Genre: Non-Fiction History Age Range: Adult Star Rating: 4 stars Series: standalone
One June day late in the eighth century, Norse seafarers arrived at the English island of Lindisfarne. They waged a savage attack on its unsuspecting abbey, and with this, the Age of the Vikings was born. These roving pillagers spent the next few hundred years raiding and trading a path across Northern and Western Europe. Except, that’s not quite true. It’s just a convenient place to start the story – a story that has seen radical new discoveries over the past few years.
Dr Cat Jarman works on the cutting edge of bioarchaeology, using forensic techniques to research the paths of Vikings who came to rest in British soil. By examining teeth that are now over one thousand years old, she can determine childhood diet, and thereby where a specimen was likely born. With radiocarbon dating, she can ascertain a death date down to the range of a few years.
In 2012, a carnelian bead came into her temporary possession. River King sees her trace its path back to eighth-century Baghdad, discovering along the way that the Vikings’ route was far more varied than we might think, that with them came people from the Middle East, not just Scandinavia, and that the reason for all this unexpected integration between the Eastern and Western worlds may well have been a slave trade running through the Silk Road, and all the way to Britain.
Blurb taken from Goodreads. Add to your shelves here.
RIVER KINGS is a fascinating look at the Vikings through their travels, from Britain and Ireland to Russia and Turkey. It takes incredibly modern technologies (DNA analysis and isotope analysis) to shed light on a people long gone to break out existing tales to see what truth lies in them.
This is one of the more readable non-fiction books I’ve read in a while. It is engaging with a clear narrative (tracing trade and movement of people), and rarely getting lost in the weeds of two much detail. There are just enough examples and explanations to ensure you not only get the message trying to be communicated but also believe there is a validity to that view. (Plus the book is very honest when it comes to uncertainties or where historical and racial/ethnonationalistic biases can impact “conclusions.”)

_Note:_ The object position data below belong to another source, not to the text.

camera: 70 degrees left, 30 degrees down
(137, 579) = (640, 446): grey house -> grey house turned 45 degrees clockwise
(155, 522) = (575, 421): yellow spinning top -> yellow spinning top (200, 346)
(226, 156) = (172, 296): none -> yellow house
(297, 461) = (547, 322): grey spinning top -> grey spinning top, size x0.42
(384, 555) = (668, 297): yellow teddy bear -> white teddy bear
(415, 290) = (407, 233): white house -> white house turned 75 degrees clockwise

The book is built around the idea of trade, tracing object’s histories and origins to give an idea of the people who moved them to their final location – and why. There is the bead at the heart of the story, but also silver coins and neck rings and decorative elements.

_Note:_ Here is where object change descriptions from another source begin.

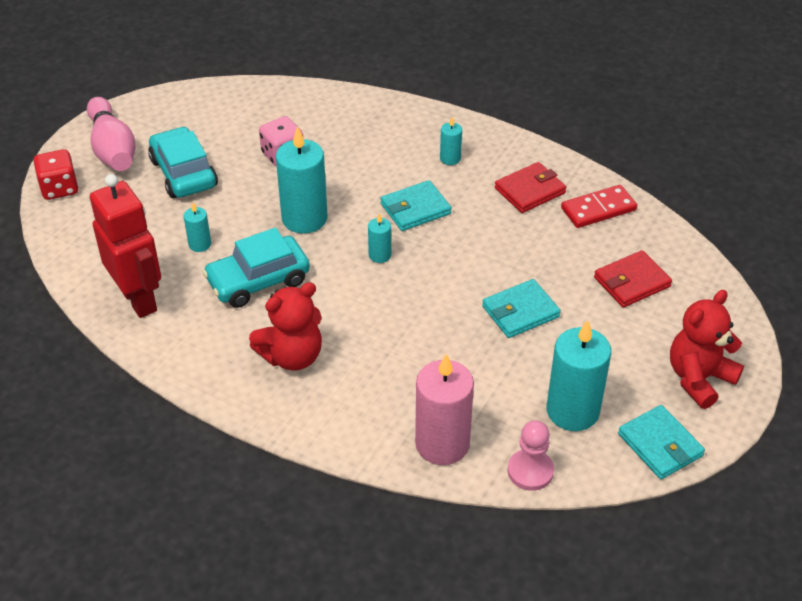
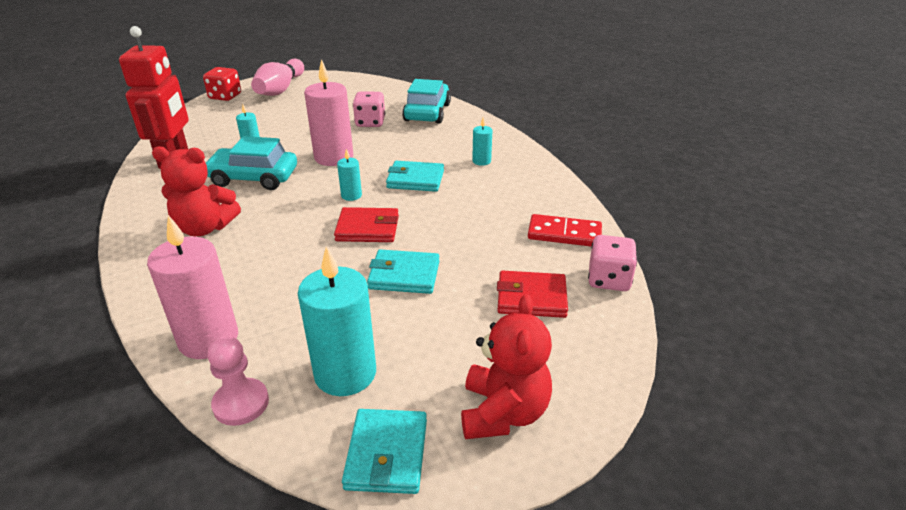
camera: 35 degrees right, 10 degrees down
(183, 173) = (299, 111): turquoise car -> turquoise car (427, 112)
(304, 218) = (334, 157): turquoise candle -> pink candle
(530, 190) = (519, 200): red wallet -> red wallet (367, 228)
(668, 238) = (608, 279): none -> pink dice
(699, 378) = (503, 412): red teddy bear -> red teddy bear turned 105 degrees clockwise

There are also bones and teeth (used for the radioactive analysis and dating.) As someone who studies radiation detection and monitoring, I really liked the focus on that! And though the principles were really well explained to be clear, understandable for those without the background in radioactive decay principles but also pitched in such a way that I wasn’t rolling my eyes and telling the book that it was oversimplifying etc.
Each chapter starts with a little reimagining of how an object came to be in a location, how it might have been used, or how it was found. I enjoyed these “fictional” parts as they helped to bring the world.